Java, edit pdf exist text with PDFBox - pdfbox

i trying edit text with library PDFBox and don't no how. I do not know how to get stream of individual text objects, so I could edit the text and or color.
Any idea, example?
Thanks

I found editing text in pdf is not reliable, so try to clear the text with a rectangle (white/background color fill) and write the new text in the cleared position. Here is a sample code.
//to add a link in footer
//to replace a text
//to replace a link/url/href
public static void editTextorUrl(String inputFile, String outputFile)
throws IOException, COSVisitorException {
// the document
PDDocument doc = null;
try {
System.out.println(inputFile);
doc = PDDocument.load(inputFile);
List pages = doc.getDocumentCatalog().getAllPages();
for (int i = 0; i < pages.size(); i++) {
float inch = 72;
PDGamma colourRed = new PDGamma();
colourRed.setR(1);
PDGamma colourBlue = new PDGamma();
colourBlue.setB(1);
PDGamma white = new PDGamma();
white.setR(1);
white.setB(1);
white.setG(1);
PDBorderStyleDictionary borderThick = new PDBorderStyleDictionary();
borderThick.setWidth(inch / 12); // 12th inch
PDBorderStyleDictionary borderThin = new PDBorderStyleDictionary();
borderThin.setWidth(inch / 72); // 1 point
PDBorderStyleDictionary borderULine = new PDBorderStyleDictionary();
borderULine.setStyle(PDBorderStyleDictionary.STYLE_UNDERLINE);
borderULine.setWidth(inch / 72); // 1 point
PDPage page = (PDPage) pages.get(i);
PDFont font = PDType1Font.HELVETICA;
PDPageContentStream contentStream = new PDPageContentStream(
doc, page, true, false);
contentStream.setNonStrokingColor(Color.WHITE);
contentStream.fillRect(55, 27, 144, 17);
contentStream.setNonStrokingColor(Color.BLUE);
contentStream.beginText();
contentStream.setFont(font, 11);
contentStream.moveTextPositionByAmount(55, 37);
contentStream.drawString("www.loasoftwares.com"); //text to be replaced
contentStream.endText();
contentStream.setLineWidth(inch / 300);
contentStream.setStrokingColor(Color.BLUE);
contentStream.drawLine(55, 34, 188, 34);
contentStream.close();
PDAnnotationLink txtLink = new PDAnnotationLink();
PDRectangle position = new PDRectangle();
position.setLowerLeftX(55);
position.setLowerLeftY(27);
position.setUpperRightX(188);
position.setUpperRightY(50);
txtLink.setRectangle(position);
// add an action
PDActionURI action = new PDActionURI();
action.setURI("www.loasoftwares.com");
txtLink.setBorderStyle(borderULine);
txtLink.setAction(action);
txtLink.setColour(white);
page.getAnnotations().add(txtLink);
}
doc.save(outputFile);
} finally {
if (doc != null) {
doc.close();
}
}
}

Remark:
It works under specific circumstances (ASCII'ish font encodings + pretty long string arguments)

+++

*ASSIGNMENT 1:* From the PDFBox thread, set down everything from "Any idea, example?" down to "a sample code.".
*ASSIGNMENT 2:* In the PDFBox thread, what does the reply suggest doing instead of editing the text in the PDF directly?

+++

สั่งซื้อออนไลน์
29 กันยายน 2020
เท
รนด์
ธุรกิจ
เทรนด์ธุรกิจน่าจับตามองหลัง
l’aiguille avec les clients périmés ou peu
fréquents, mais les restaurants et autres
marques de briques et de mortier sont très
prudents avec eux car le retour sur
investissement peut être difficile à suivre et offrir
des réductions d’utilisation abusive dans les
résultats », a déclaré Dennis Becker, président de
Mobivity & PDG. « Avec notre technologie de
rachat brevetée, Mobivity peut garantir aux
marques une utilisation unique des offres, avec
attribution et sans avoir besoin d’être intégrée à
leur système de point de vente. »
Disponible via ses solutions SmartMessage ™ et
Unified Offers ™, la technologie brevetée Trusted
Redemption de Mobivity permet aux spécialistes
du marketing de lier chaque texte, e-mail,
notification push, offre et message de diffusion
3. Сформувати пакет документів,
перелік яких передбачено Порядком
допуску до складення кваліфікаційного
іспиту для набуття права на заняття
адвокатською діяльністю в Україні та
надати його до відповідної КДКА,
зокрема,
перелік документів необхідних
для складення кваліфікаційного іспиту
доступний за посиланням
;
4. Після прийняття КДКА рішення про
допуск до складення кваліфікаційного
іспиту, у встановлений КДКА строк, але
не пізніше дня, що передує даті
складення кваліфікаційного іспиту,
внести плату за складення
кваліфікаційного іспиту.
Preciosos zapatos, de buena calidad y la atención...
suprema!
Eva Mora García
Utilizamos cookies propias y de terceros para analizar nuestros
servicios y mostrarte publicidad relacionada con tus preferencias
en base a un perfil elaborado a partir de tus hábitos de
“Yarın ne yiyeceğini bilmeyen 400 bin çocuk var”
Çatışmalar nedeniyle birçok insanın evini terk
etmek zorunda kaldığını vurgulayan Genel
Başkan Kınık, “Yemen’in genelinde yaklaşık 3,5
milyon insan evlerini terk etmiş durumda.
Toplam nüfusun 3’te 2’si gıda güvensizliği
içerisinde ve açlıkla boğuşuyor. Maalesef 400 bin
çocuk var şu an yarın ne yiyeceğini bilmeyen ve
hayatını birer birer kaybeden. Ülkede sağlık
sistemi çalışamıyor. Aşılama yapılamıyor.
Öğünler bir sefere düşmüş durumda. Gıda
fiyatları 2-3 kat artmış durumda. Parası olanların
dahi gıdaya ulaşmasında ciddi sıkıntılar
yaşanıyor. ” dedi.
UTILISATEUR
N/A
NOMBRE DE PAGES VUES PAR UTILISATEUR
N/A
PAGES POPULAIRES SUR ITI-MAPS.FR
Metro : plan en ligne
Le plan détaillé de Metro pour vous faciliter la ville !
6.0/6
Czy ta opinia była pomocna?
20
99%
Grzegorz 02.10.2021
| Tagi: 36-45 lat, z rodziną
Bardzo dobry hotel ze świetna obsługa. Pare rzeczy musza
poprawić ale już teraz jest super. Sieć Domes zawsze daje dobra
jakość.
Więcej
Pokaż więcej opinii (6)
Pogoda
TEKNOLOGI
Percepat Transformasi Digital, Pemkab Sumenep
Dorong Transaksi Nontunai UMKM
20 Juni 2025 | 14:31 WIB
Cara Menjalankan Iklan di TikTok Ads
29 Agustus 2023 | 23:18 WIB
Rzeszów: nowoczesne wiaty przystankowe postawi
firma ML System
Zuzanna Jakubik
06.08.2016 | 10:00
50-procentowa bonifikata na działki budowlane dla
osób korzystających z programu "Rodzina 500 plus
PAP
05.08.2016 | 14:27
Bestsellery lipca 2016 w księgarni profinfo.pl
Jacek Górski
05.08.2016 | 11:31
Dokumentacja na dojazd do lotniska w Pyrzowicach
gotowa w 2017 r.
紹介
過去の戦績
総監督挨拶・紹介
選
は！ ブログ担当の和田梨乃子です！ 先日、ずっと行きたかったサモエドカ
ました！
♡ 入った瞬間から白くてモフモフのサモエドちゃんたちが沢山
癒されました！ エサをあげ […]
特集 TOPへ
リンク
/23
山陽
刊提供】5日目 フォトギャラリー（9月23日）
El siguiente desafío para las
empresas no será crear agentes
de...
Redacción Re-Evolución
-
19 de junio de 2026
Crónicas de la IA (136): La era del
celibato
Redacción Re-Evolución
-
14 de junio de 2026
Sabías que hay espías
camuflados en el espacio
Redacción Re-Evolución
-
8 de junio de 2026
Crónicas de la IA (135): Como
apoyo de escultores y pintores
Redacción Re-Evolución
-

+++

*ANSWER BOX 1:*
Any idea, example?
Thanks

I found editing text in pdf is not reliable, so try to clear the text with a rectangle (white/background color fill) and write the new text in the cleared position. Here is a sample code.

*ANSWER BOX 2:* Cover the old text with a rectangle filled in white or the background color, then write the new text in that cleared spot.